* _READING TEXT_:
-----
Dilated intercellular spaces (DIS) within esophageal epithelium (EE) is a histopathologic feature of
non-erosive reflux disease and early lesion in
acid-damaged rabbit EE associated with increased paracellular permeability. Its cause remains unknown, but the lesion's morphology suggests a significant fluid shift into the intercellular spaces (ICS). Since water follows osmotic forces and consequently ion movements, we explored the role of active (ion) transport and ion gradients in its pathogenesis. This was done by quantifying the effect of inhibited active transport and altered ion gradients on electrical resistance (R(T)) and ICS diameter in
acid-exposed Ussing-chambered rabbit EE. Compared with normal Ringer, pH 7.5, 30 minutes of
luminal HCl (100 mmol/L), pH 1.1, increased permeability (R(T): +5 +/- 4% vs-52 +/- 4%) and ICS diameter (0.25 +/- 0.01 microm vs 0.42 +/- 0.02 microm), but had no effect on cell morphology or diameter.
Ouabain pretreatment significantly reduced active transport but had no effect on the
acid-induced changes. However, negating the
chloride gradient created by
luminal HCl either by adding
choline chloride, 100 mmol/L, serosally or by replacing
luminal HCl, pH 1.1, with
luminal H(2)SO(4), pH 1.1, prevented the development of DIS while maintaining the increase in permeability. DIS was also prevented in the presence of a 100 mmol/L (
choline) chloride gradient by
luminal exposure at neutral pH. DIS in HCl-damaged EE is caused by an H(+)-induced increase in epithelial permeability; this enables Cl(-) to diffuse along its gradient into the ICS, creating an osmotic force for water movement into and (hydrostatic) dilation of the ICS.
-----
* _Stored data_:
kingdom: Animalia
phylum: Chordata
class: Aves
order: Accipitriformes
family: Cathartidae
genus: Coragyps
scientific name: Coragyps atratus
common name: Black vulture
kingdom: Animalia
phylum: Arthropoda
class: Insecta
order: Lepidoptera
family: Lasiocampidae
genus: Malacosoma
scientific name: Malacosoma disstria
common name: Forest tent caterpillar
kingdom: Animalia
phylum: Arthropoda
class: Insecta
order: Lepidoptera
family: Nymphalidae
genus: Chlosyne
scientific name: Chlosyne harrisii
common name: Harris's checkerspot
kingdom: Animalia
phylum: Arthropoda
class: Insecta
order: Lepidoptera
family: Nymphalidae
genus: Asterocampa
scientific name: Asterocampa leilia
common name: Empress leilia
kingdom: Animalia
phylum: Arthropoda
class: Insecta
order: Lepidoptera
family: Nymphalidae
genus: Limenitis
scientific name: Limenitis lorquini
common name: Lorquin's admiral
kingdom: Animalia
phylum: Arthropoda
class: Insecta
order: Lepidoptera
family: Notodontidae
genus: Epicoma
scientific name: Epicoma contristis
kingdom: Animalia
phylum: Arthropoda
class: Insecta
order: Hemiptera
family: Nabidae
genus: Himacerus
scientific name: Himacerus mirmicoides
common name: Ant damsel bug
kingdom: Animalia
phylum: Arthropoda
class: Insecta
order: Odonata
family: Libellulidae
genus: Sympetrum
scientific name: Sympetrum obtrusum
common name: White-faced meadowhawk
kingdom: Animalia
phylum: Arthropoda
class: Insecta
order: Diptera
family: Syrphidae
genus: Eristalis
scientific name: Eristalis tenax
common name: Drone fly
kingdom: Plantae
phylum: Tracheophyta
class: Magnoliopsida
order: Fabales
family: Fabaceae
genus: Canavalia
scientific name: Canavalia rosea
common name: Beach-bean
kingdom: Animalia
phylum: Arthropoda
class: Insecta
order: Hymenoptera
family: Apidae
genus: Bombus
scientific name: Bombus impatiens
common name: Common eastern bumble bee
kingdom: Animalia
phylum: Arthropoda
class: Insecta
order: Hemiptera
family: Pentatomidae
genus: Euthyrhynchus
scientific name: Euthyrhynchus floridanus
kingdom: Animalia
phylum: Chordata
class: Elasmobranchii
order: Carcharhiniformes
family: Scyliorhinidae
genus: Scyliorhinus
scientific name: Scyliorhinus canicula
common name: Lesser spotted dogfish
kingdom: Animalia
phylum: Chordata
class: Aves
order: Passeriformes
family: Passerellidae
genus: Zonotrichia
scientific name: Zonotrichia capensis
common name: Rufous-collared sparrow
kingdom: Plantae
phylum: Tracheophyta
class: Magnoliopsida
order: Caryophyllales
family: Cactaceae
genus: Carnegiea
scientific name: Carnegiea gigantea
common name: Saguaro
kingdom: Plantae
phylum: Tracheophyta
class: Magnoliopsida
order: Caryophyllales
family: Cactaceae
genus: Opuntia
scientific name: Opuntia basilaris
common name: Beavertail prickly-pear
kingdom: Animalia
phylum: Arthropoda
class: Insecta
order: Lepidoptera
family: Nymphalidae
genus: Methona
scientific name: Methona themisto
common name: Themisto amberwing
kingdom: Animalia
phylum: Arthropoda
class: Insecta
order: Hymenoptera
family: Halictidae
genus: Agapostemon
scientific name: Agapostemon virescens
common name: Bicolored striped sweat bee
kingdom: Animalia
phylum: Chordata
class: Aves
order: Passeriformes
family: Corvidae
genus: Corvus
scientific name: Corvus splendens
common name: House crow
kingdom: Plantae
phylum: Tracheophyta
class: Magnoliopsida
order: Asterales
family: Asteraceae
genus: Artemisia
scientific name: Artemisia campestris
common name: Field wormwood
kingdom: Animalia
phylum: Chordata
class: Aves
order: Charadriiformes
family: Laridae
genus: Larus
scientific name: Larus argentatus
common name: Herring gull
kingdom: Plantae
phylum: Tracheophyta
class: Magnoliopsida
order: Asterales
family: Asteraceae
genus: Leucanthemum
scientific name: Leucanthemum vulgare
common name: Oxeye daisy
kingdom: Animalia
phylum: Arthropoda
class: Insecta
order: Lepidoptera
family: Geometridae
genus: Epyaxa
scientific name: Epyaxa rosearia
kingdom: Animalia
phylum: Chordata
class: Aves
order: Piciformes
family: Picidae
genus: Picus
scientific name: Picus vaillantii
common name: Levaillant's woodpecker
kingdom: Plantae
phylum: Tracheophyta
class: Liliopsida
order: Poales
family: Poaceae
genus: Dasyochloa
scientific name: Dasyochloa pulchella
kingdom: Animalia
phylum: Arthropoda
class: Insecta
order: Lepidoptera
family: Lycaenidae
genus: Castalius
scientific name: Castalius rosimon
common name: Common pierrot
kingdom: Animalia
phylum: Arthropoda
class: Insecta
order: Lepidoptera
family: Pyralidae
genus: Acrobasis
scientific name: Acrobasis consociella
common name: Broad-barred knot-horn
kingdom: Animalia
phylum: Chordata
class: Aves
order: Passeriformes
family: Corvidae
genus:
-----
* _ASSIGNMENT_:
Decide whether each statement below agrees with the text on dilated intercellular spaces in esophageal epithelium. For each, answer yes or no and quote the words of the text that decide it.
(a) Ouabain pretreatment prevented the acid-induced changes.
(b) Replacing luminal HCl, pH 1.1, with luminal H(2)SO(4), pH 1.1, prevented dilated intercellular spaces while the increase in permeability remained.
(c) Thirty minutes of luminal HCl changed cell diameter.

* _WRITTEN SOLUTION_:
(a) No: "Ouabain pretreatment significantly reduced active transport but had no effect on the acid-induced changes."
(b) Yes: "prevented the development of DIS while maintaining the increase in permeability."
(c) No: "but had no effect on cell morphology or diameter."